The forthcoming show at Southampton City Art Gallery, which opens on 2nd September, will see many of the most iconic examples of the Group’s work on display, in conjunction with work from many of their artistic contemporaries and peers from the 1920s and 1930s. This is from the gallery’s own very extensive collection of Camden Town and early London Group work augmented with a few loans from private collections.

Cumberland Market

Cumberland Market

1931 by Elwin Hawthorne (1905–1954)

The Group came together in the East End as a result of evening classes held under the auspices of the Bethnal Green Men’s Institute, which began as far back as 1924. With the arrival of the charismatic and well connected John Cooper in 1925 the attendance at the classes increased and through his connection with Sir Joseph Duveen, Sam Courtauld and Charles Aitken, Cooper was able to organise their first major public exhibition at the Whitechapel Gallery, where they showed as the East London Art Club, in 1928. This exhibition was extremely well received in the press of the day and very soon they found themselves exhibiting at the Tate in early 1929. Provincial shows followed, as did interest from one of the leading West End galleries of the day: Alex. Reid and Lefevre in King Street, Mayfair where they opened in November 1929 as the first incarnation of The East London Group. 

1929 Lefevre catalogue cover

1929 Lefevre catalogue cover

Amongst those whom Cooper had attracted to tutor or mentor the Group were a selection of ex-Slade students but his greatest coup was to entice Walter Sickert to the East End classes to lecture and tutor the growing number of members. Sickert’s influence on their working methods, and his encouragement to them to paint the things around them in their everyday lives, can be seen in the progression of their work over the eight years that they were active and exhibiting annually at Lefevre. The great man exhibited with them on three occasions and he employed one leading member, Elwin Hawthorne, as his studio assistant for about three and a half years. Hawthorne and fellow member Walter Steggles would go on to represent Great Britain at the Venice Biennale in 1936, alongside Sickert and many other highly regarded British artists of the day such as Duncan Grant, Augustus John, John Nash, Bernard Meninsky and Philip Wilson Steer to name but a few.

Grove Hall Park, Bow

Grove Hall Park, Bow

1933 by Harold Steggles (1911–1971)

The exhibition will endeavour to highlight the connections and similarities between the Group and their artistic peers of the day and, hopefully, to go some way towards reinstating their reputation from that time. Many of the pieces on display have not been seen in public for over 80 years.
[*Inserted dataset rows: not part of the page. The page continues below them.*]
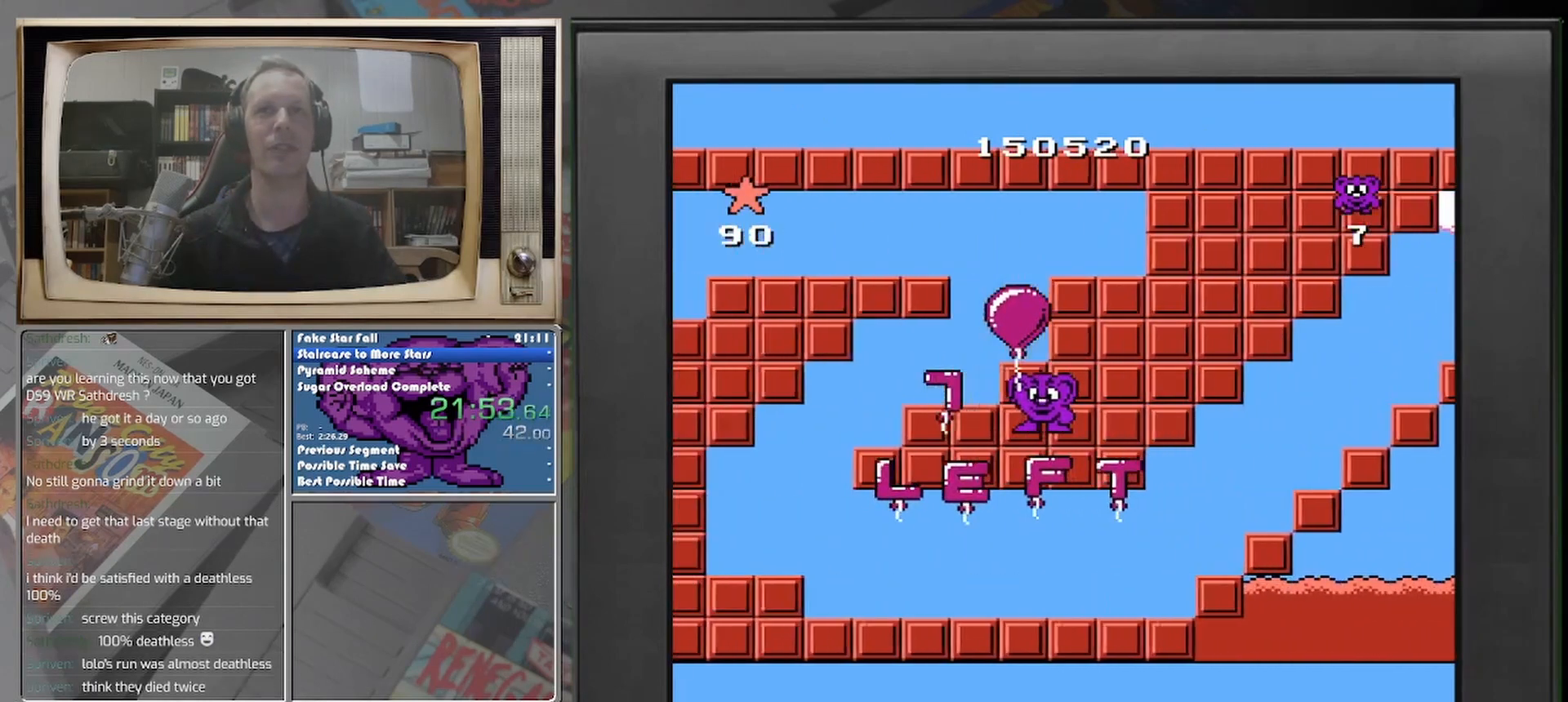
{"buttons": ["DPAD_RIGHT"], "events": [[500, "DPAD_RIGHT", "down"]]}
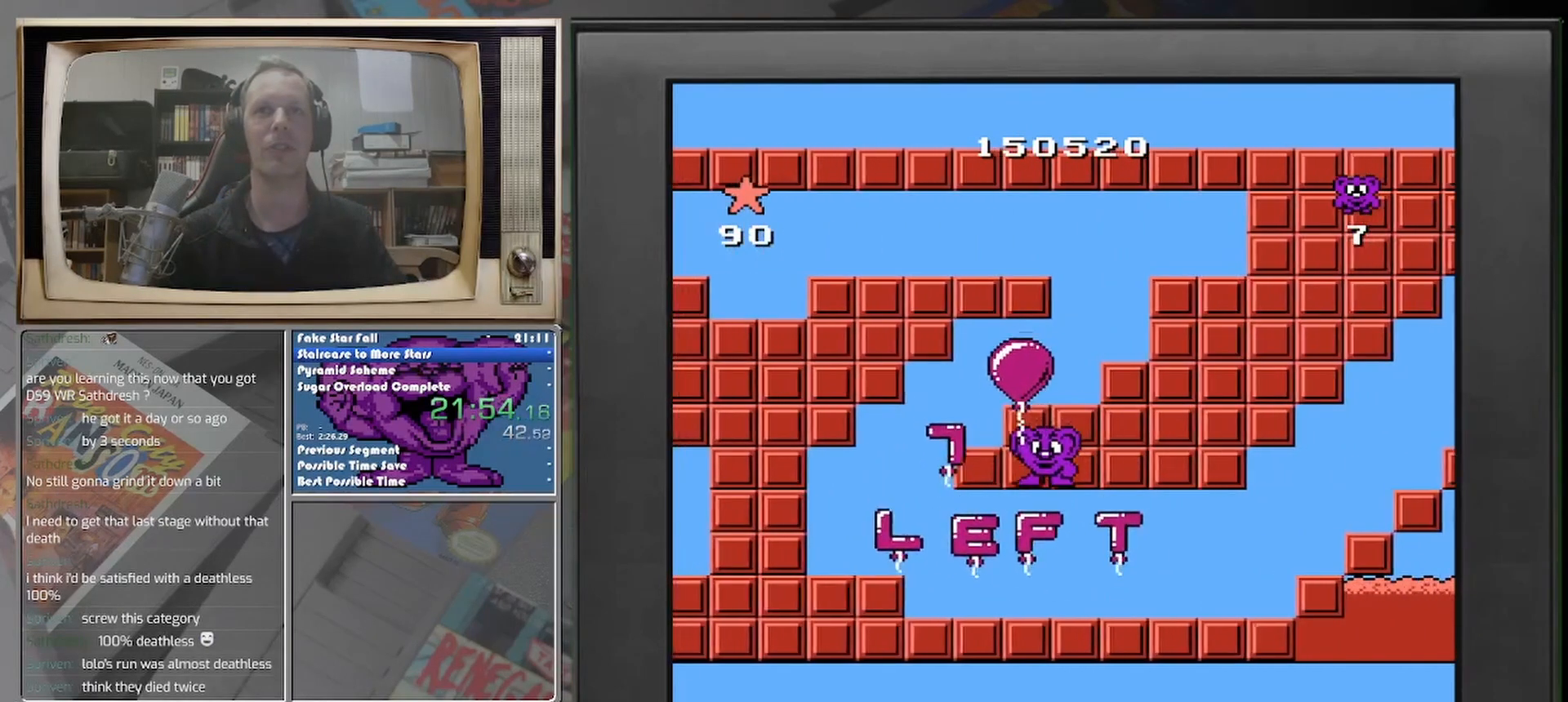
{"buttons": ["DPAD_RIGHT"], "events": [[250, "DPAD_RIGHT", "up"], [500, "DPAD_RIGHT", "down"]]}
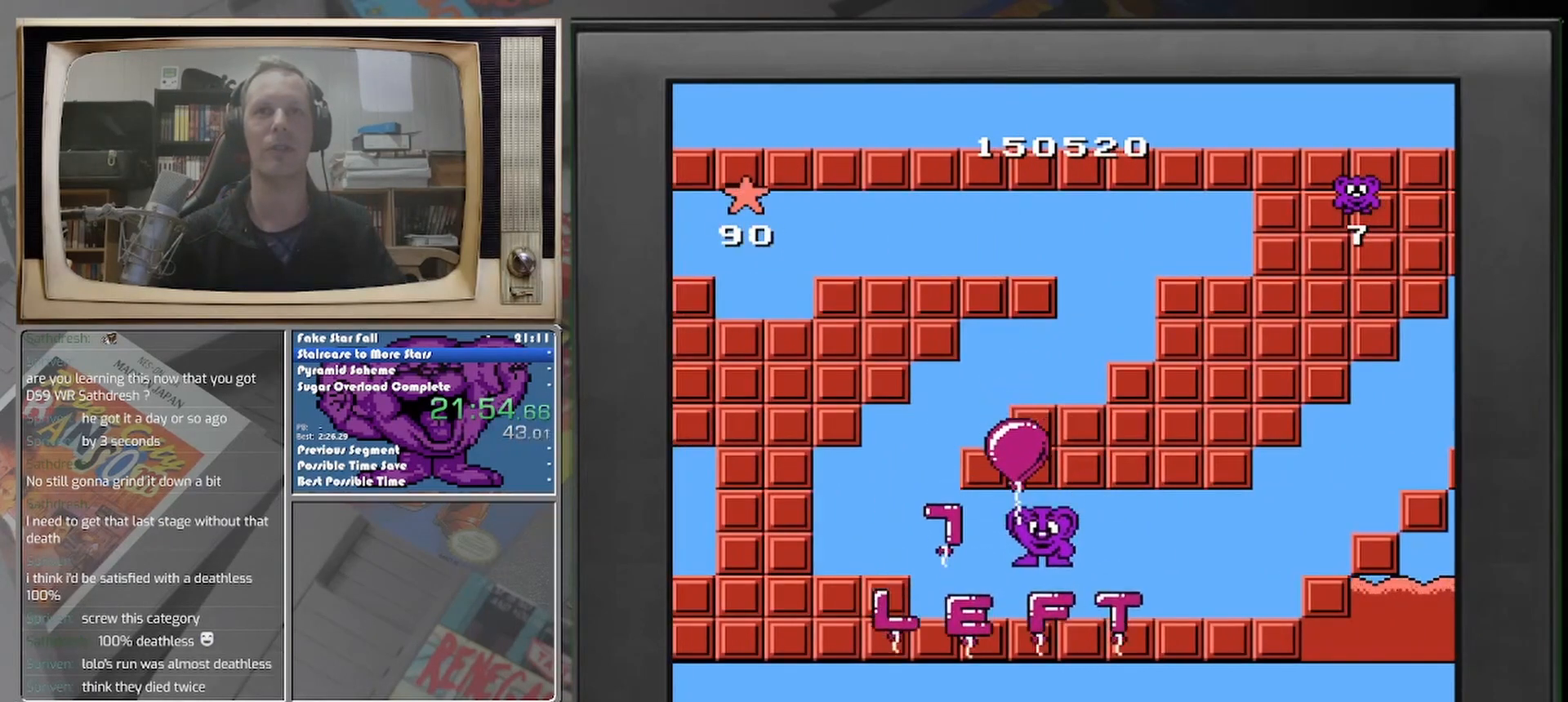
{"buttons": ["DPAD_RIGHT"], "events": []}
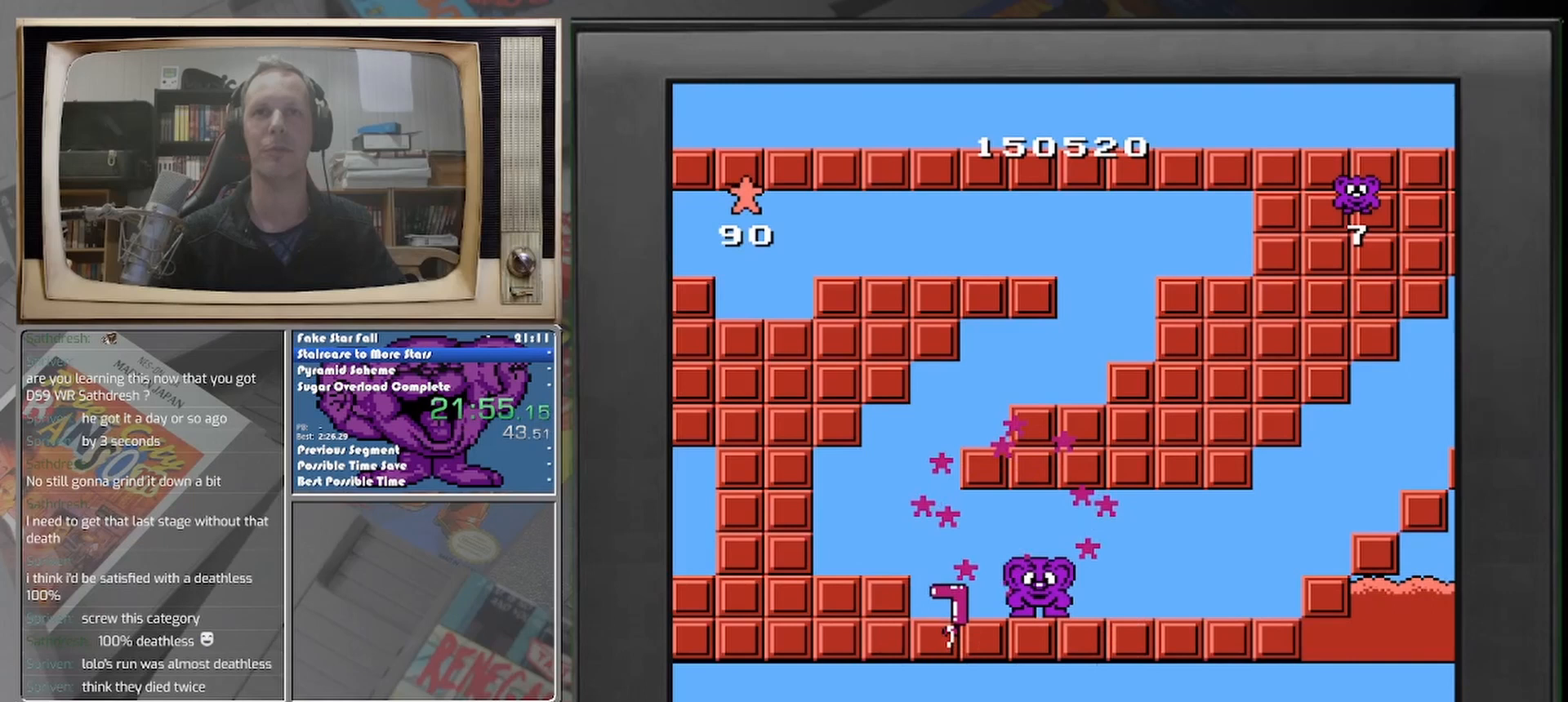
{"buttons": ["DPAD_RIGHT"], "events": []}
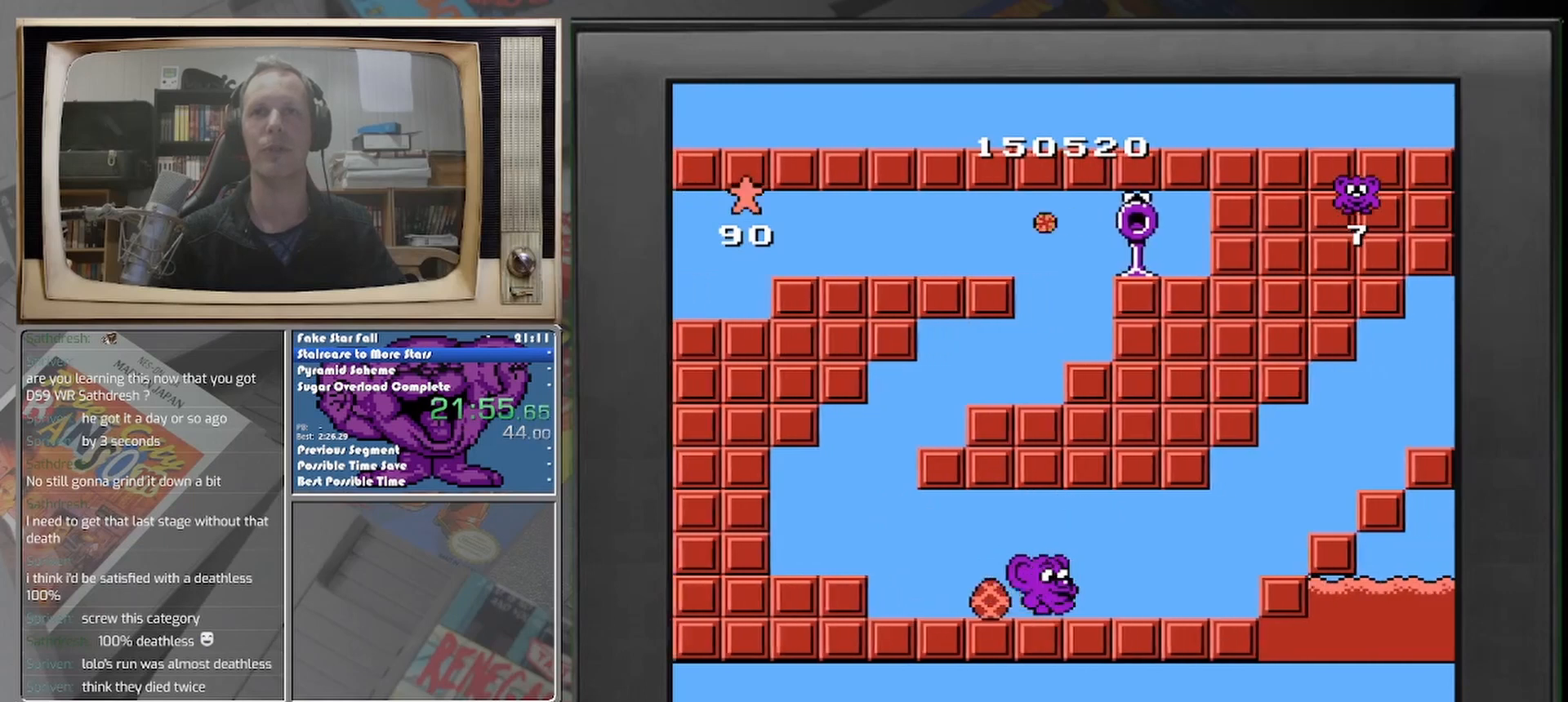
{"buttons": ["DPAD_RIGHT"], "events": []}
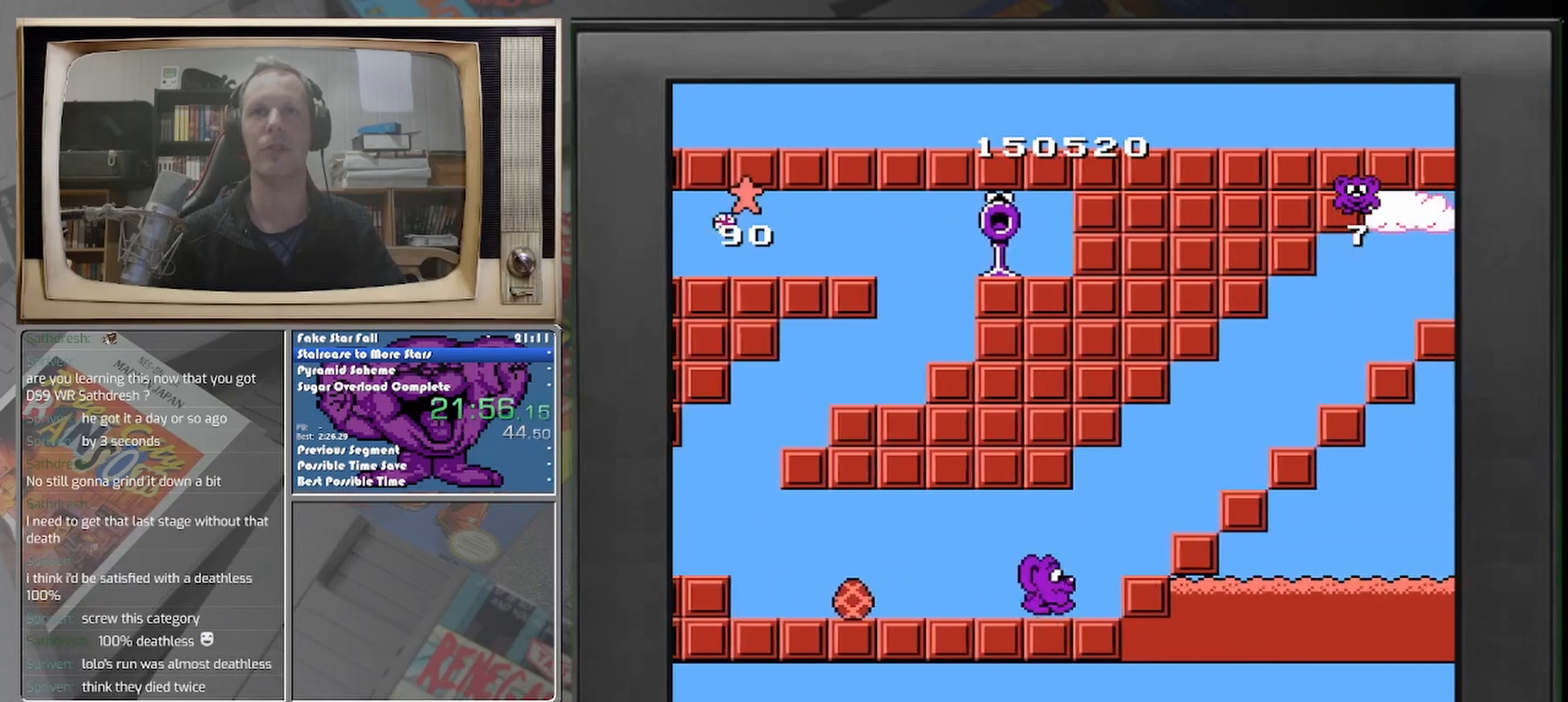
{"buttons": ["DPAD_RIGHT"], "events": []}
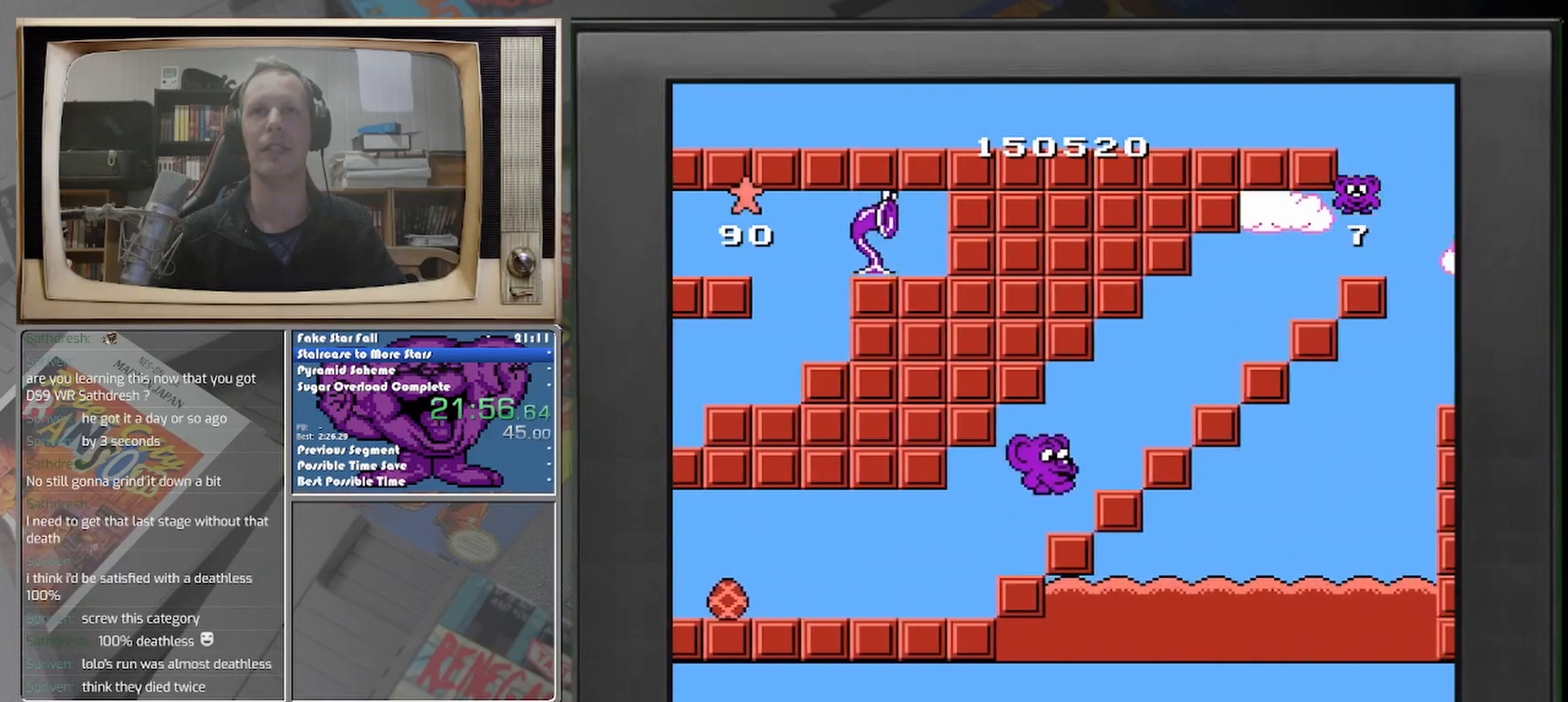
{"buttons": ["DPAD_RIGHT"], "events": []}
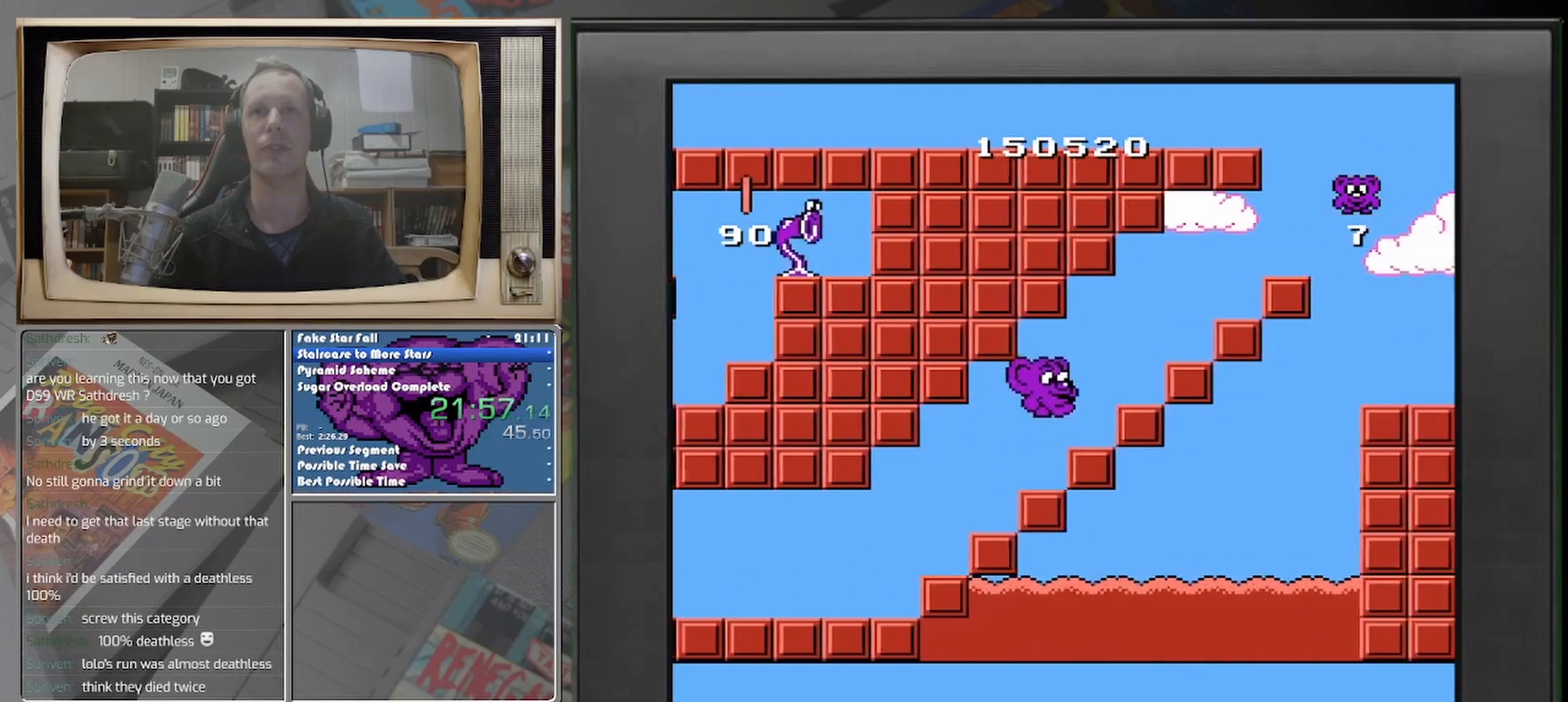
{"buttons": ["DPAD_RIGHT"], "events": []}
The show will be supported by the inclusion of archive material, sketches and correspondence which will hopefully help add to the overall context and therefore visitors’ understanding of the Group’s reputation in the art world of their time.

Alan Waltham, East London Group researcher

'From Mile End to Mayfair: The East London Group and Their Contemporaries' is on at Southampton City Art Gallery from 2nd September 2017 to 6th January 2018. You can follow the East London Group on Twitter or find out more on their website.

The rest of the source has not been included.